* EXCERPTED DATA:
-- -- --

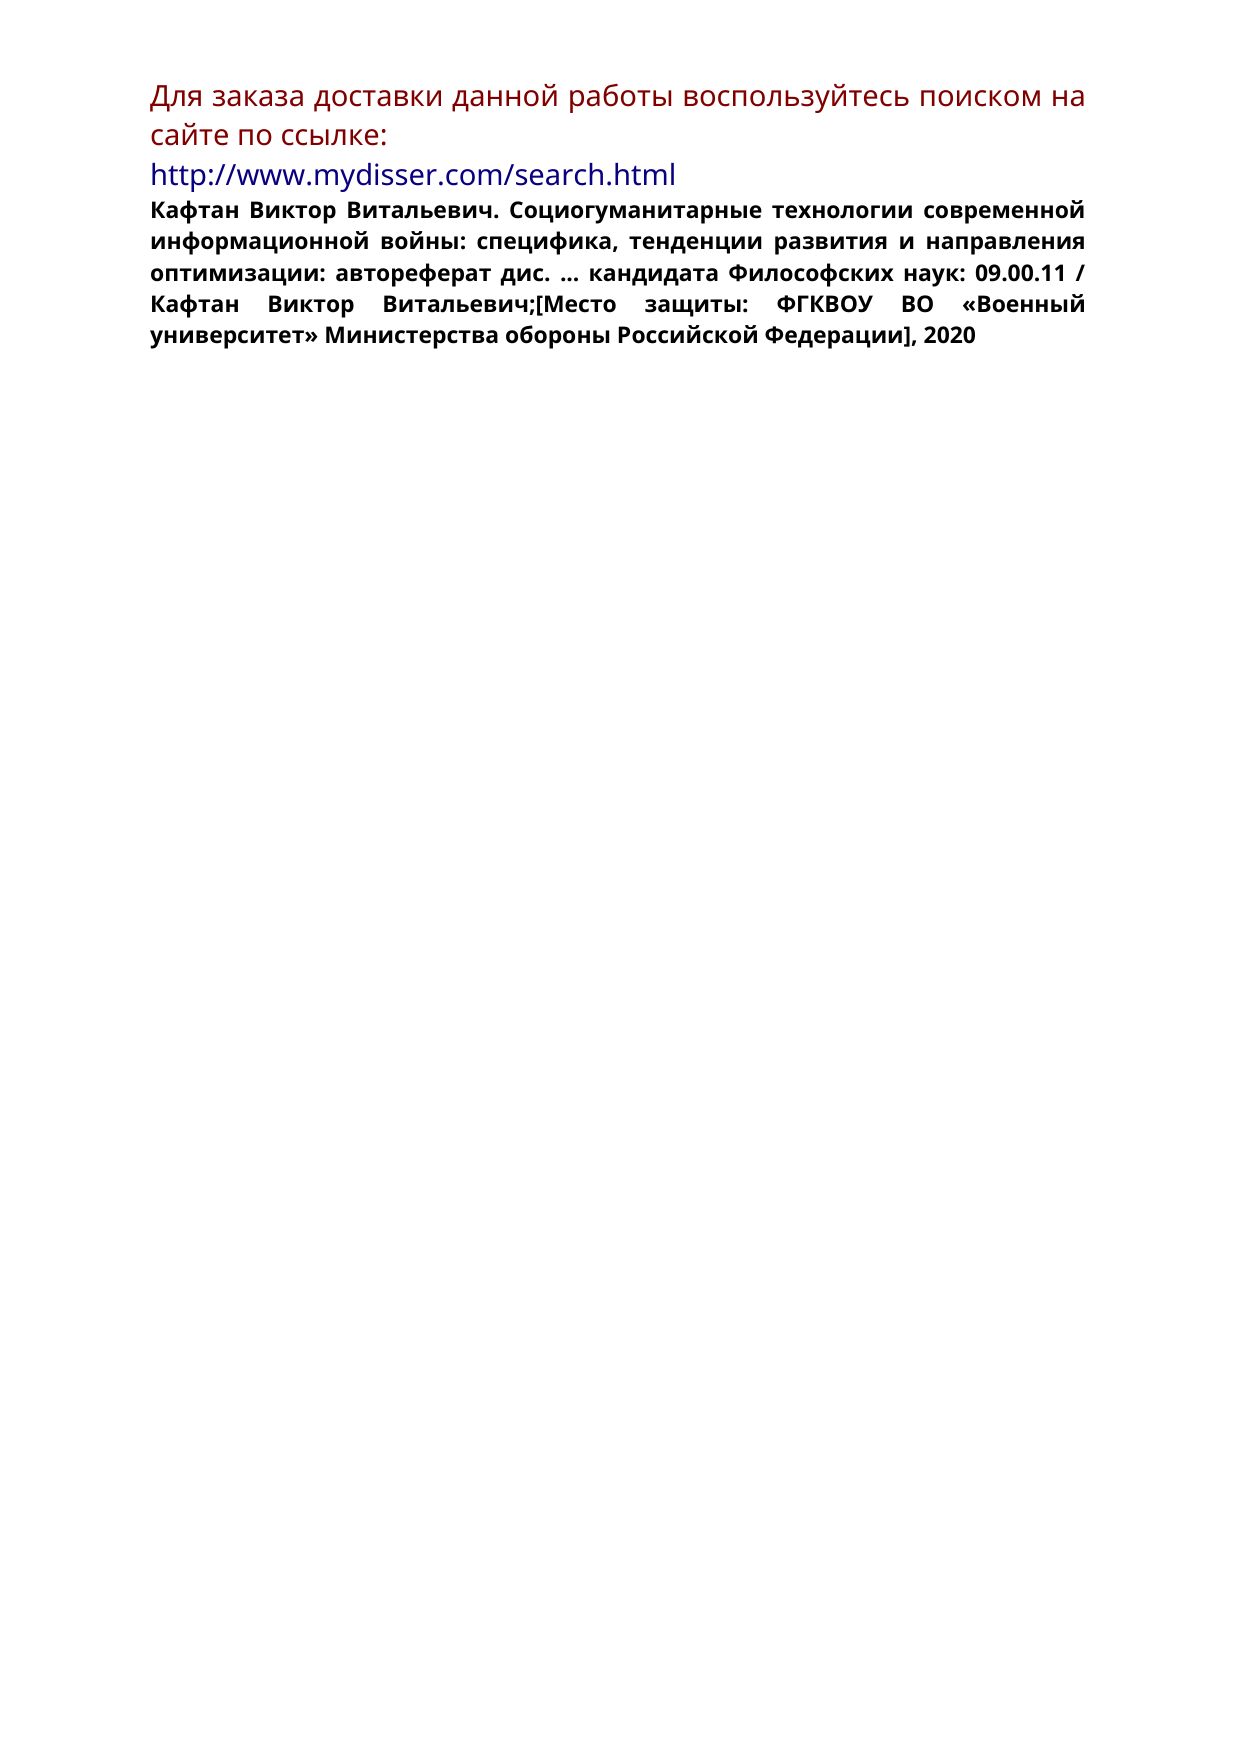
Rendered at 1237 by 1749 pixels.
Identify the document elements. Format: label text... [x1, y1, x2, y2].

text Кафтан Виктор Витальевич. Социогуманитарные технологии современной информационной войны: специфика, тенденции развития и направления оптимизации: автореферат дис. ... кандидата Философских наук: 09.00.11 / Кафтан Виктор Витальевич;[Место защиты: ФГКВОУ ВО «Военный университет» Министерства обороны Российской Федерации], 2020 [150, 194, 1086, 350]
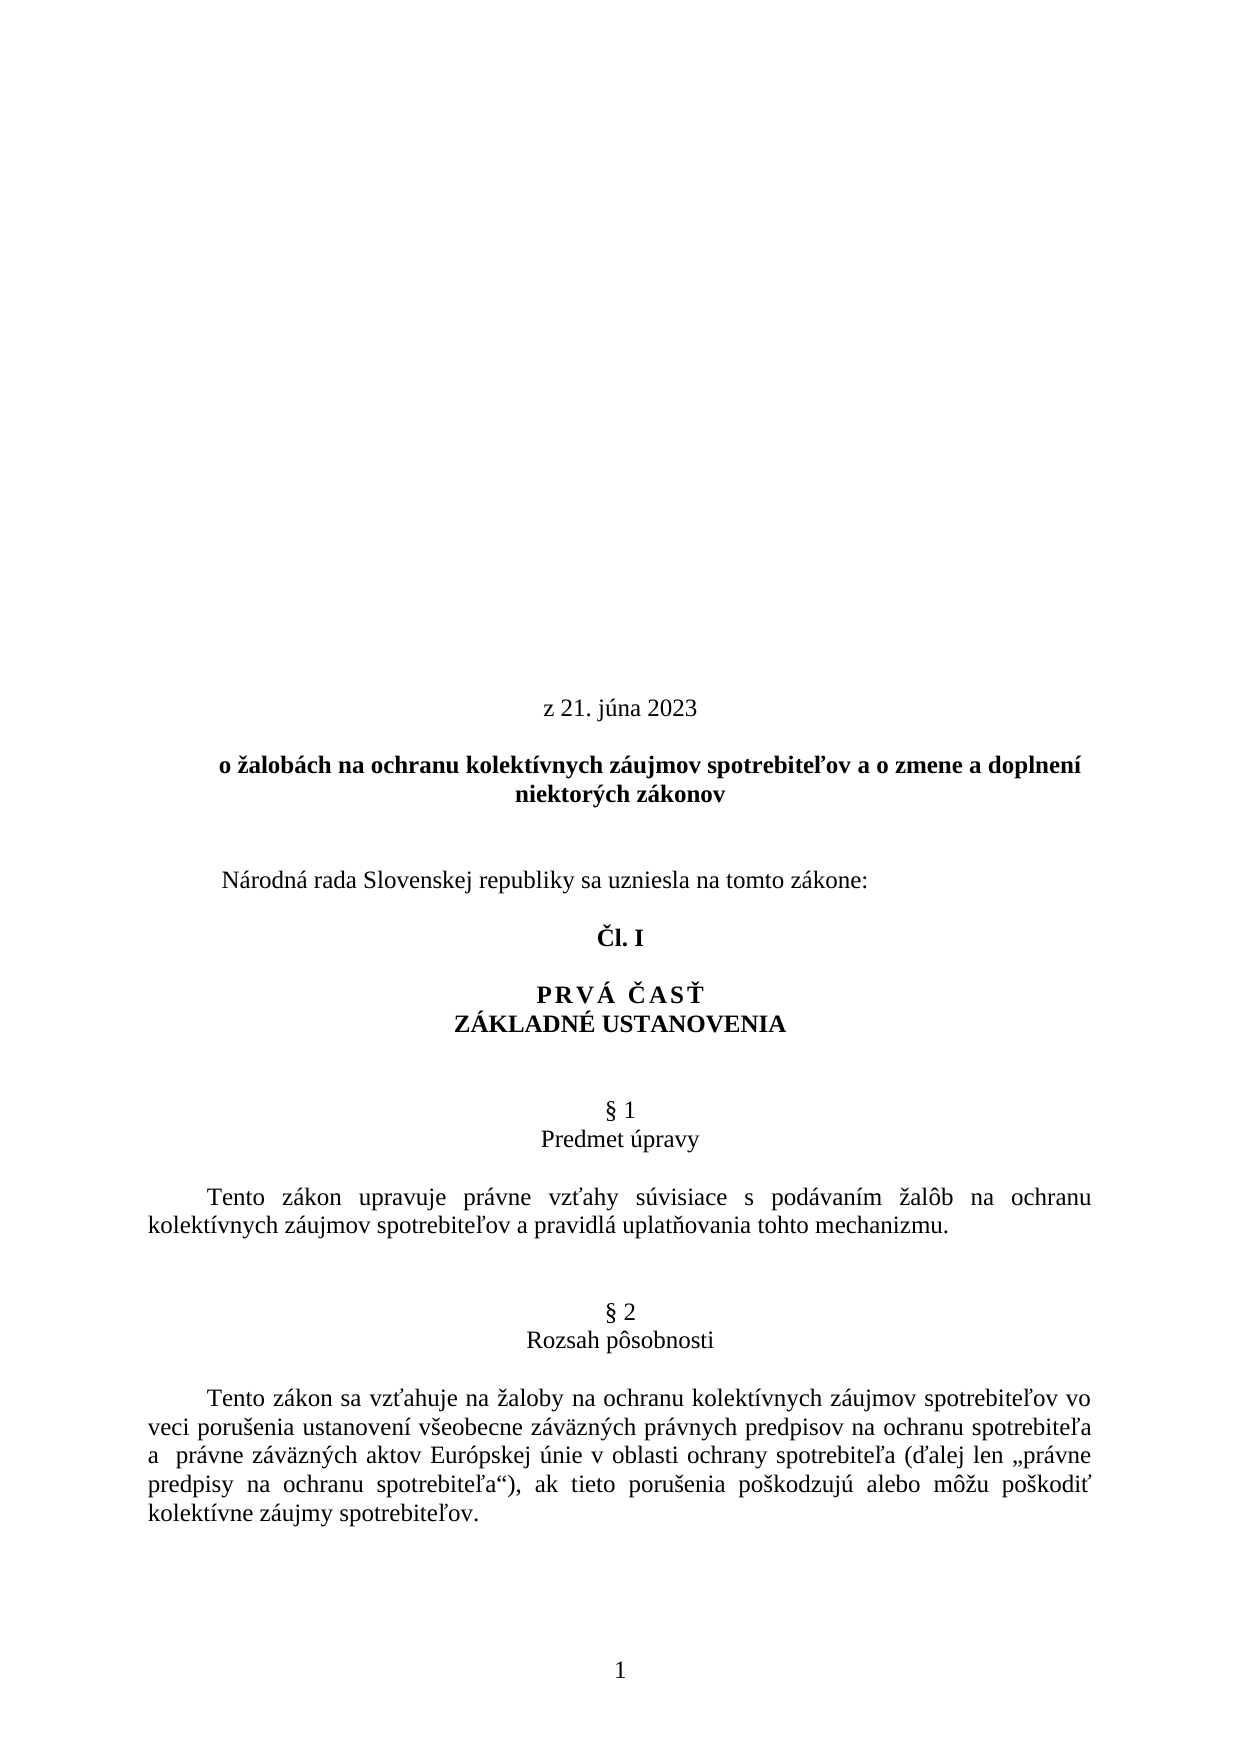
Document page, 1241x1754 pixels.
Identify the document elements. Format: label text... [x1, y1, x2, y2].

text PRVÁ ČASŤ [148, 981, 1093, 1009]
text Tento zákon sa vzťahuje na žaloby na ochranu kolektívnych záujmov spotrebiteľov vo veci porušenia ustanovení všeobecne záväzných právnych predpisov na ochranu spotrebiteľa a právne záväzných aktov Európskej únie v oblasti ochrany spotrebiteľa (ďalej len „právne predpisy na ochranu spotrebiteľa“), ak tieto porušenia poškodzujú alebo môžu poškodiť kolektívne záujmy spotrebiteľov. [148, 1383, 1093, 1527]
text o žalobách na ochranu kolektívnych záujmov spotrebiteľov a o zmene a doplnení niektorých zákonov [148, 751, 1093, 808]
text Predmet úpravy [148, 1124, 1093, 1153]
text Rozsah pôsobnosti [148, 1326, 1093, 1354]
text § 1 [148, 1096, 1093, 1124]
text Tento zákon upravuje právne vzťahy súvisiace s podávaním žalôb na ochranu kolektívnych záujmov spotrebiteľov a pravidlá uplatňovania tohto mechanizmu. [148, 1182, 1093, 1239]
text Čl. I [148, 923, 1093, 952]
text z 21. júna 2023 [148, 693, 1093, 722]
text § 2 [148, 1297, 1093, 1326]
text Národná rada Slovenskej republiky sa uzniesla na tomto zákone: [148, 866, 1093, 894]
text ZÁKLADNÉ USTANOVENIA [148, 1009, 1093, 1038]
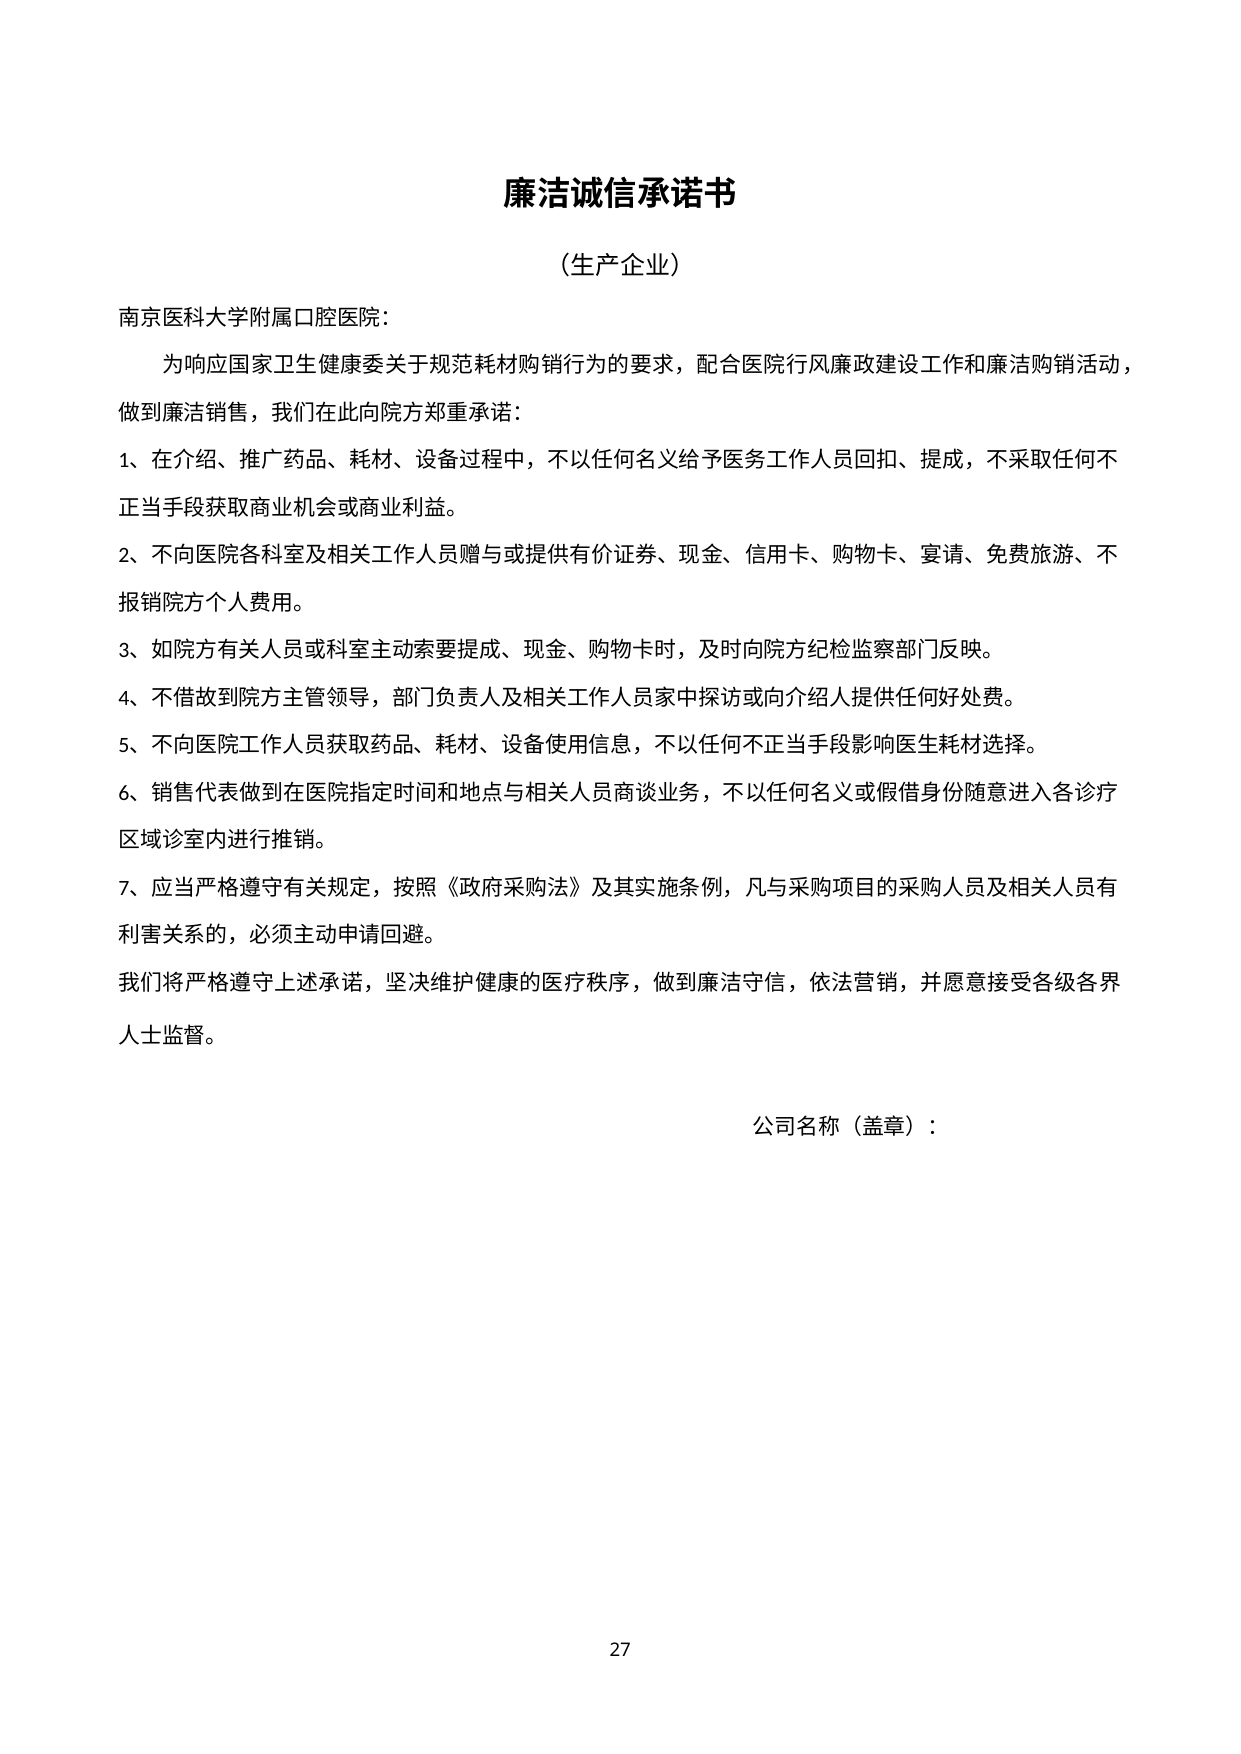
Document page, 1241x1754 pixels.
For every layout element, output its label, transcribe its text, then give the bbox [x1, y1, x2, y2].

text （生产企业） [118, 245, 1122, 282]
text 7、应当严格遵守有关规定，按照《政府采购法》及其实施条例，凡与采购项目的采购人员及相关人员有利害关系的，必须主动申请回避。 [118, 870, 1122, 949]
text 5、不向医院工作人员获取药品、耗材、设备使用信息，不以任何不正当手段影响医生耗材选择。 [118, 727, 1122, 759]
text 1、在介绍、推广药品、耗材、设备过程中，不以任何名义给予医务工作人员回扣、提成，不采取任何不正当手段获取商业机会或商业利益。 [118, 442, 1122, 521]
text 南京医科大学附属口腔医院： [118, 300, 1122, 331]
text 我们将严格遵守上述承诺，坚决维护健康的医疗秩序，做到廉洁守信，依法营销，并愿意接受各级各界人士监督。 [118, 965, 1122, 1051]
text 2、不向医院各科室及相关工作人员赠与或提供有价证券、现金、信用卡、购物卡、宴请、免费旅游、不报销院方个人费用。 [118, 537, 1122, 616]
text 6、销售代表做到在医院指定时间和地点与相关人员商谈业务，不以任何名义或假借身份随意进入各诊疗区域诊室内进行推销。 [118, 775, 1122, 854]
text 4、不借故到院方主管领导，部门负责人及相关工作人员家中探访或向介绍人提供任何好处费。 [118, 680, 1122, 711]
text 3、如院方有关人员或科室主动索要提成、现金、购物卡时，及时向院方纪检监察部门反映。 [118, 632, 1122, 664]
text 廉洁诚信承诺书 [118, 167, 1122, 215]
text 公司名称（盖章）： [118, 1109, 1122, 1141]
text 为响应国家卫生健康委关于规范耗材购销行为的要求，配合医院行风廉政建设工作和廉洁购销活动，做到廉洁销售，我们在此向院方郑重承诺： [118, 347, 1122, 426]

-- -- --

Each line of the data needs to be output exactly, with any image excluded.

Rendered at 1237 by 1749 pixels.
Identify the document elements. Format: label text... [x1, y1, x2, y2].

text Кафтан Виктор Витальевич. Социогуманитарные технологии современной информационной войны: специфика, тенденции развития и направления оптимизации: автореферат дис. ... кандидата Философских наук: 09.00.11 / Кафтан Виктор Витальевич;[Место защиты: ФГКВОУ ВО «Военный университет» Министерства обороны Российской Федерации], 2020 [150, 194, 1086, 350]
Document page, 1241x1754 pixels.
Identify the document elements. Format: label text... [x1, y1, x2, y2].

text PRVÁ ČASŤ [148, 981, 1093, 1009]
text Tento zákon sa vzťahuje na žaloby na ochranu kolektívnych záujmov spotrebiteľov vo veci porušenia ustanovení všeobecne záväzných právnych predpisov na ochranu spotrebiteľa a právne záväzných aktov Európskej únie v oblasti ochrany spotrebiteľa (ďalej len „právne predpisy na ochranu spotrebiteľa“), ak tieto porušenia poškodzujú alebo môžu poškodiť kolektívne záujmy spotrebiteľov. [148, 1383, 1093, 1527]
text o žalobách na ochranu kolektívnych záujmov spotrebiteľov a o zmene a doplnení niektorých zákonov [148, 751, 1093, 808]
text Predmet úpravy [148, 1124, 1093, 1153]
text Rozsah pôsobnosti [148, 1326, 1093, 1354]
text § 1 [148, 1096, 1093, 1124]
text Tento zákon upravuje právne vzťahy súvisiace s podávaním žalôb na ochranu kolektívnych záujmov spotrebiteľov a pravidlá uplatňovania tohto mechanizmu. [148, 1182, 1093, 1239]
text Čl. I [148, 923, 1093, 952]
text z 21. júna 2023 [148, 693, 1093, 722]
text § 2 [148, 1297, 1093, 1326]
text Národná rada Slovenskej republiky sa uzniesla na tomto zákone: [148, 866, 1093, 894]
text ZÁKLADNÉ USTANOVENIA [148, 1009, 1093, 1038]
Document page, 1241x1754 pixels.
For every layout element, output its label, transcribe its text, then give the bbox [x1, y1, x2, y2].

text （生产企业） [118, 245, 1122, 282]
text 7、应当严格遵守有关规定，按照《政府采购法》及其实施条例，凡与采购项目的采购人员及相关人员有利害关系的，必须主动申请回避。 [118, 870, 1122, 949]
text 5、不向医院工作人员获取药品、耗材、设备使用信息，不以任何不正当手段影响医生耗材选择。 [118, 727, 1122, 759]
text 1、在介绍、推广药品、耗材、设备过程中，不以任何名义给予医务工作人员回扣、提成，不采取任何不正当手段获取商业机会或商业利益。 [118, 442, 1122, 521]
text 南京医科大学附属口腔医院： [118, 300, 1122, 331]
text 我们将严格遵守上述承诺，坚决维护健康的医疗秩序，做到廉洁守信，依法营销，并愿意接受各级各界人士监督。 [118, 965, 1122, 1051]
text 2、不向医院各科室及相关工作人员赠与或提供有价证券、现金、信用卡、购物卡、宴请、免费旅游、不报销院方个人费用。 [118, 537, 1122, 616]
text 6、销售代表做到在医院指定时间和地点与相关人员商谈业务，不以任何名义或假借身份随意进入各诊疗区域诊室内进行推销。 [118, 775, 1122, 854]
text 4、不借故到院方主管领导，部门负责人及相关工作人员家中探访或向介绍人提供任何好处费。 [118, 680, 1122, 711]
text 3、如院方有关人员或科室主动索要提成、现金、购物卡时，及时向院方纪检监察部门反映。 [118, 632, 1122, 664]
text 廉洁诚信承诺书 [118, 167, 1122, 215]
text 公司名称（盖章）： [118, 1109, 1122, 1141]
text 为响应国家卫生健康委关于规范耗材购销行为的要求，配合医院行风廉政建设工作和廉洁购销活动，做到廉洁销售，我们在此向院方郑重承诺： [118, 347, 1122, 426]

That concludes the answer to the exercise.